── Records shown

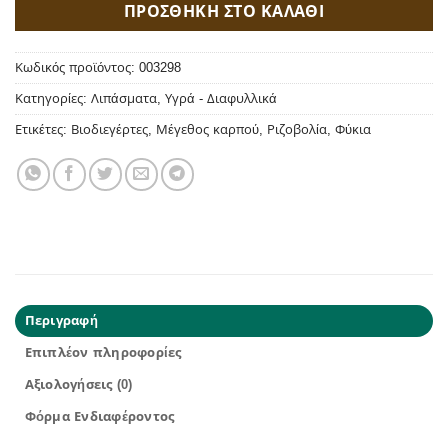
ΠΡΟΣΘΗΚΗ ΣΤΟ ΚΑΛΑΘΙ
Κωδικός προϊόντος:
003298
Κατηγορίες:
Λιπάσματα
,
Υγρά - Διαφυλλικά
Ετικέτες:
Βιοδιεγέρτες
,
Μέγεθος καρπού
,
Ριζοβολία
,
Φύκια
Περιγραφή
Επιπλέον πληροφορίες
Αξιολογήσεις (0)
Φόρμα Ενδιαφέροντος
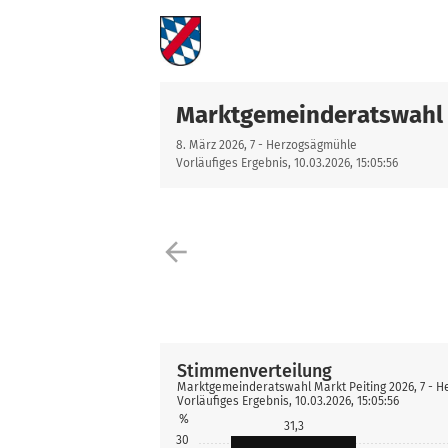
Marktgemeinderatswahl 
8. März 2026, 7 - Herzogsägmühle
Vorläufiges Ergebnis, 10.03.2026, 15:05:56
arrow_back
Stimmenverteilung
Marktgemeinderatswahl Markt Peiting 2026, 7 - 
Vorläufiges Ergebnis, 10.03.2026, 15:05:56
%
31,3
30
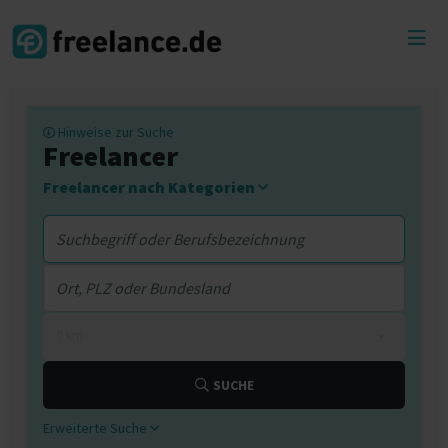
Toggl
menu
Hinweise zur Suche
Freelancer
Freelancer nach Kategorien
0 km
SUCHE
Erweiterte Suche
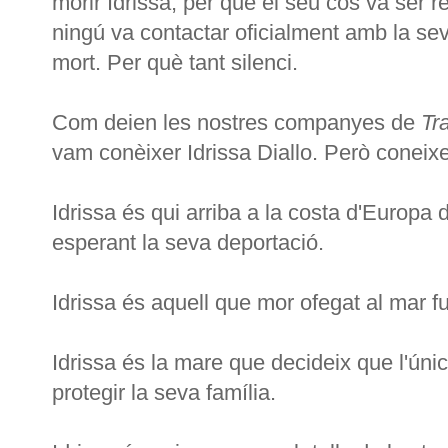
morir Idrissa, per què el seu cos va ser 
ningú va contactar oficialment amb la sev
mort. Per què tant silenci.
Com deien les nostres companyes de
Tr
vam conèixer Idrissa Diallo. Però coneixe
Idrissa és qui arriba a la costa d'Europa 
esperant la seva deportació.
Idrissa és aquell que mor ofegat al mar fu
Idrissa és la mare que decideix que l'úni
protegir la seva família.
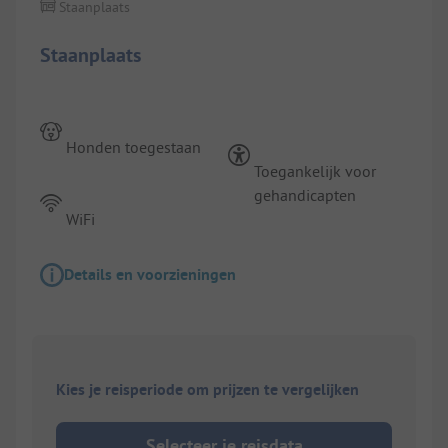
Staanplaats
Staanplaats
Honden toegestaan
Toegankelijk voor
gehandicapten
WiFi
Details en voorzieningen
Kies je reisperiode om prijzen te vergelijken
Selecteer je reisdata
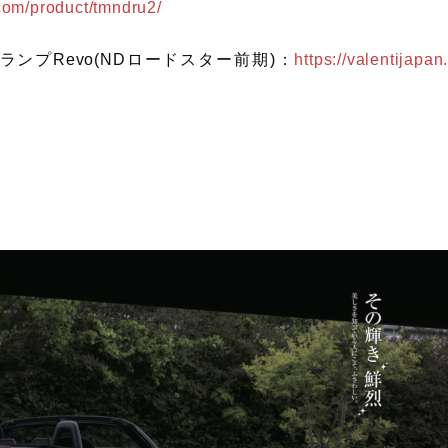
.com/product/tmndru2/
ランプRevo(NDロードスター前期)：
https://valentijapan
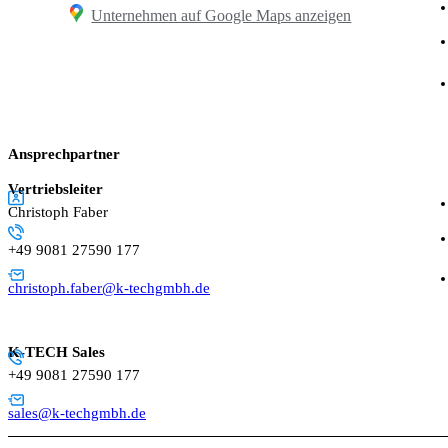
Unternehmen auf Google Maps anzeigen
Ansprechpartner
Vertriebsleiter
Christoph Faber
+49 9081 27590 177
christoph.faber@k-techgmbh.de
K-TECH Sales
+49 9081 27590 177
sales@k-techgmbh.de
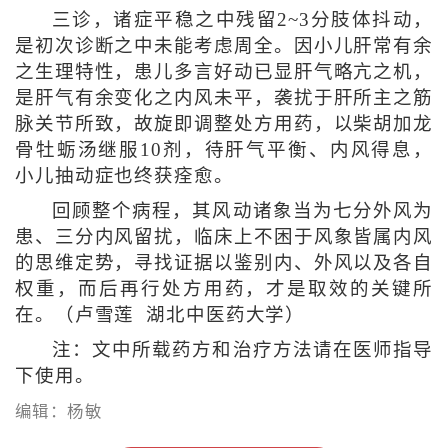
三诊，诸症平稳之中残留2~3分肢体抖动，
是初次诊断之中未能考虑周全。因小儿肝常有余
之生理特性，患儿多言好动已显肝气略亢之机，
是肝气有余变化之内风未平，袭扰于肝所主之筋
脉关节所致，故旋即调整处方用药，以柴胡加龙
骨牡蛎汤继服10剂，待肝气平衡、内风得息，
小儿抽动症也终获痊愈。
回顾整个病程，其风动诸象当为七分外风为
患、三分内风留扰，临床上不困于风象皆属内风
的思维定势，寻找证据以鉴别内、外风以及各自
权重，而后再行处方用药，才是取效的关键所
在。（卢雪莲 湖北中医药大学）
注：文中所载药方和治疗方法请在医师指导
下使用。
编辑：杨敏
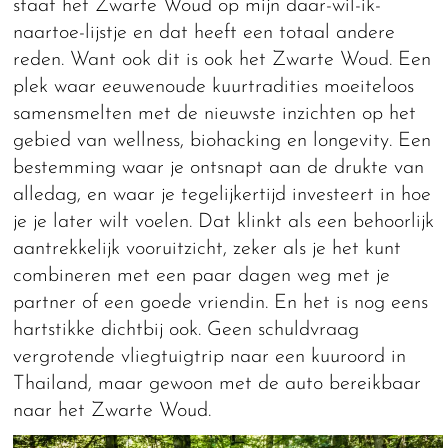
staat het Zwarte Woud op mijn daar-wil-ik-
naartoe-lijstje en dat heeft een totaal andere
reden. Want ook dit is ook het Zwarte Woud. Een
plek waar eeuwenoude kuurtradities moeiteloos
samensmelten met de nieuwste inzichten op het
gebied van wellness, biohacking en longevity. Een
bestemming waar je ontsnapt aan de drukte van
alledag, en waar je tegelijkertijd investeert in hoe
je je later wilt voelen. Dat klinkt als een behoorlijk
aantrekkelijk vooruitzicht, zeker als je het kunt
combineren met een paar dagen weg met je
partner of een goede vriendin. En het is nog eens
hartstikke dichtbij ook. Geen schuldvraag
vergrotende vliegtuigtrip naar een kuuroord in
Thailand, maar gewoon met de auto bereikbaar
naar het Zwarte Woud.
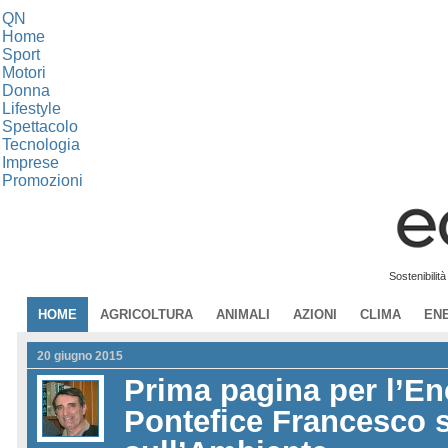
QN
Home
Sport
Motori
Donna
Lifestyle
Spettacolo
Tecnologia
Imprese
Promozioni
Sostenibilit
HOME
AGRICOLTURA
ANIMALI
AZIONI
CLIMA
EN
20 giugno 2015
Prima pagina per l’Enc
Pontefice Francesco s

────

-- Work to be completed --
Lines of the data above that include the string "Woud" must each be copied.

-- Completed exercise --
staat het Zwarte Woud op mijn daar-wil-ik-
reden. Want ook dit is ook het Zwarte Woud. Een
naar het Zwarte Woud.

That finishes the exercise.